Crusading capitalists like Welch and Allen had help. A whole industry of consultants emerged to facilitate layoffs in a white-collar workforce grown accustomed to security. The euphemistically named “outplacement services” industry coached managers on best practices for firing employees, for example, using a passive voice while carrying out the deed (“A decision has been made. Your position has been terminated.”). Consultants would even continue talking to the terminated workers as they escorted them out of the building.
After a boom in the 1980s and ’90s, the layoff-support industry has now contracted. But this isn’t because of a decline in layoffs: outplacement consultants were simply the training wheels, now employers ride the bike all by themselves.
Laboring on a Knife’s Edge
In some ways, we are back where we started. More than 93 percent of private-sector workers today labor “at will.” Their employers can terminate their contracts at any time, and for no reason at all.
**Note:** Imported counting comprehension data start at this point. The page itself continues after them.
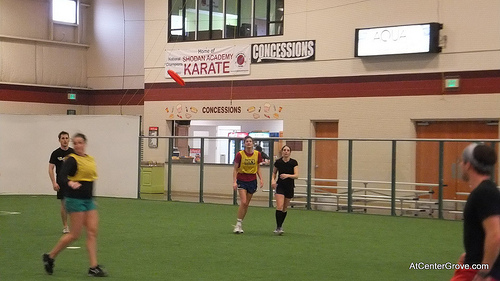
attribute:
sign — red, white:
[173, 56, 241, 74]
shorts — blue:
[56, 193, 100, 215]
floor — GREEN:
[1, 193, 466, 279]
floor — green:
[5, 191, 499, 278]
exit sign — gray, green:
[65, 89, 77, 101]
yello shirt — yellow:
[211, 153, 312, 188]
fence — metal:
[138, 133, 498, 218]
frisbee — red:
[166, 68, 186, 88]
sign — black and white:
[246, 37, 318, 65]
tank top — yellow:
[240, 153, 258, 173]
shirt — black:
[439, 171, 495, 274]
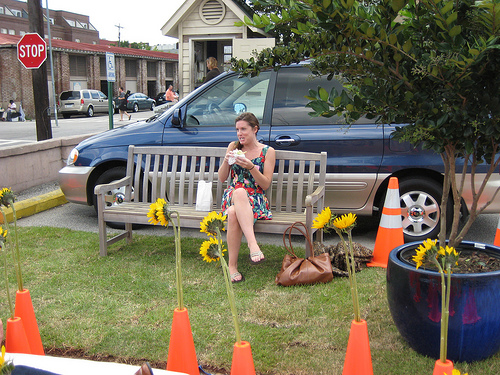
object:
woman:
[212, 109, 274, 282]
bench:
[94, 144, 333, 259]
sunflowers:
[329, 211, 360, 319]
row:
[2, 284, 460, 375]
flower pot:
[383, 239, 499, 366]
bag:
[190, 180, 216, 211]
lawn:
[0, 222, 499, 374]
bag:
[273, 221, 333, 286]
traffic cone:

In the international context, the United States trails far behind its European counterparts, which long ago generalized “just cause” and severance pay as basic rights for all workers, whether protected by union contracts or not. Further, in the current crisis, Germany, France, and the UK have all implemented expansive systems of work-sharing and wage subsidies that have suppressed layoffs and kept paychecks flowing to workers. Italy banned layoffs for three months.
The US employment regime needs a radical restructuring. Until then, workers will continue to labor on a knife’s edge.